Analysis-Europe’s conundrum: how to fund defence spending

By Yoruk Bahceli

LONDON (Reuters) – With a war raging at the European Union’s eastern border, Russia posing a threat, and U.S. President-elect Donald Trump pressuring allies to do more, the bloc urgently needs a viable plan to secure hundreds of billions of euros to bolster its defences.

But while there is broad agreement Europe should be spending more, all potential options – governments boosting their national budgets, joint EU borrowing, or creating a new funding vehicle – come with their own challenges, such as fiscal pressures, political resistance, or funding costs.

The bloc estimates 500 billion euros ($524 billion) of investments are needed in the coming decade, though its new defence chief argues that would only cover an air defence programme.

Andrius Kubilius also said Europe needed to act fast, warning that an EU country could become Moscow’s next target after Ukraine within the next decade.

NATO head Mark Rutte struck a similar note, calling for the alliance, in which most EU countries are members, to adopt a “wartime mindset”, hinting at raising spending from its 2% of output target to 3%, similar to what Trump has been seeking.

Getting there would require spending nearly 200 billion euros per year more for the EU as a whole.

Even a lower target, between 2.5% and 3% would be a “tremendous increase and at the moment, they have not planned for it,” said Dick Zandee, fellow at think tank Clingendael who previously headed planning and policy at the European Defence Agency.

Given many members’ chronically stretched budgets, only Germany among major economies had room to substantially increase its defence spending, economists say.

France is on track to meet NATO’s 2% target, but political turmoil has added to budgetary pressures, leading to a rating downgrade. Spain and Italy are far behind, at less than 1.5%. Poland meanwhile aims to spend twice as much as the alliance’s target, also stretching its budget.

All those countries would benefit from some form of joint funding.

“We have a problem that some member states are more constrained fiscally, and some member states are further away from the military threats, so have much less incentive to pull their weight,” said Sander Tordoir, chief economist at the Centre for European Reform.

“Solving it with common borrowing allows you to provide common security for all.”

POLITICAL, MARKET CHALLENGES

Early diplomatic talks suggest two possible models, both with their own shortcomings.

One would see the EU sell more joint bonds backed by its own long-term budget, in similar vein to its 800-billion-euro COVID-19 recovery fund that hands out grants and loans to member states.

Another early idea is creating a new special purpose vehicle modelled on the euro zone bailout fund, the European Stability Mechanism, to provide loans by selling bonds backed by paid-in and callable capital from countries choosing to participate.

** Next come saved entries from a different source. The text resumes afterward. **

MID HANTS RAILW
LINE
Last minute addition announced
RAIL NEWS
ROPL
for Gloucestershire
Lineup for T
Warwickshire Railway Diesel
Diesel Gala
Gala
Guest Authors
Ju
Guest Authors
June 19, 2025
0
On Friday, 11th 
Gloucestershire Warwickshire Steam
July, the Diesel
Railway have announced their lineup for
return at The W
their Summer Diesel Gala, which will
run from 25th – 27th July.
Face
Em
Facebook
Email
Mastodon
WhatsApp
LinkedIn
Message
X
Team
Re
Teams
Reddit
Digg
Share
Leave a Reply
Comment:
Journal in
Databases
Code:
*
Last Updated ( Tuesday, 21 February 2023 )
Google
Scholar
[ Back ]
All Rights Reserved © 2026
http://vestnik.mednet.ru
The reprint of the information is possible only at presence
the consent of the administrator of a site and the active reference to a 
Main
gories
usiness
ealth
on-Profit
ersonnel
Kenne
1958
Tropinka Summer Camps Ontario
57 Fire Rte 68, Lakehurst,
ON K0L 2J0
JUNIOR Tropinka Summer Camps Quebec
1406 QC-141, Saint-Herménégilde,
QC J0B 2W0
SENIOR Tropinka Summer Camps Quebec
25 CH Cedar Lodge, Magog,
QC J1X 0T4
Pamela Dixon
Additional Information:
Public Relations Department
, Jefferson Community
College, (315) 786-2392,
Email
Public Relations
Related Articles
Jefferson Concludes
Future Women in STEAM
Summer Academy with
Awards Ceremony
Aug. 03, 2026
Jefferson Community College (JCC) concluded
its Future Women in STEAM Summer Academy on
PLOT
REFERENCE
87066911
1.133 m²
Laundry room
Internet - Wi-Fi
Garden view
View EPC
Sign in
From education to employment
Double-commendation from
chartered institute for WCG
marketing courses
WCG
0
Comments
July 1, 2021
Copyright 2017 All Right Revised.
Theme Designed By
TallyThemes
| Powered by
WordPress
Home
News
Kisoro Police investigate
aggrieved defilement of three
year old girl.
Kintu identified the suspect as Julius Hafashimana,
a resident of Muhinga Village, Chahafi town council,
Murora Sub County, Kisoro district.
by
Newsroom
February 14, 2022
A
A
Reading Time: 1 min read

Even proponents of the first option see it as a long shot since it would require approval of all 27 EU members and given Germany’s history of resisting plans for pan-European borrowing. Berlin only accepted the pandemic spending as a one-off exception, and it is far from clear whether election in February will change its stance.

The bloc’s budget also cannot be used to fund defence directly, raising the question of which expenses EU debt backed by the budget could fund. There are also concerns more EU debt

would stretch the bloc’s already tight budget even further.

A new investment vehicle could be more feasible since it would not require unanimous backing. It would also allow non-EU countries to participate, such as Britain or Norway, and the fund’s bonds would not count towards national balance sheets, though loans countries take still should.

But two investors, a trader and a banker said such a vehicle would have to pay higher interest than the EU itself at least initially, having to establish itself as a new borrower.

The EU’s 10-year bond yield at around 2.75% is just under 20 basis points below Spain’s and 30 bps below France’s. The higher funding costs the new vehicle would face would limit the support it could offer.

“It would be just another issuer on the market, not something which really pulls the union together,” said BlueBay Asset Management portfolio manager Kaspar Hense.

He said he would seek 10-20 bps of additional yield over the EU’s bonds.

Some investors could also push back against investing in a borrower dedicated to defence, likely funding weapons, said a banker who runs government bond sales at a large European lender.

NOW OR NEVER?

For all the hurdles, markets see defence spending as a big opportunity to cement the EU as a permanent borrower, furthering European cohesion.

Bonds sales financing the recovery fund have increased the EU’s own debt more than tenfold since 2020, but its appeal has been limited, given the programme’s temporary nature as new borrowing wraps up in 2026.

“If we were to use that structure moving forward … you would expect the cost of funding to reduce over time, just because it’s a permanent structure,” said Simon Bell, portfolio manager at Legal & General Investment Management.

And if fiscal pressures are a reason for common funding, relying on loans only, as a new defence vehicle would do, may limit its impact.

Joint EU borrowing, were it to provide grants, is “different because there’s genuine redistribution,” Centre for European Reform’s Tordoir said, describing defence as a common European good.

“The money goes out the door and it doesn’t have to be repaid by whichever country we give it to.”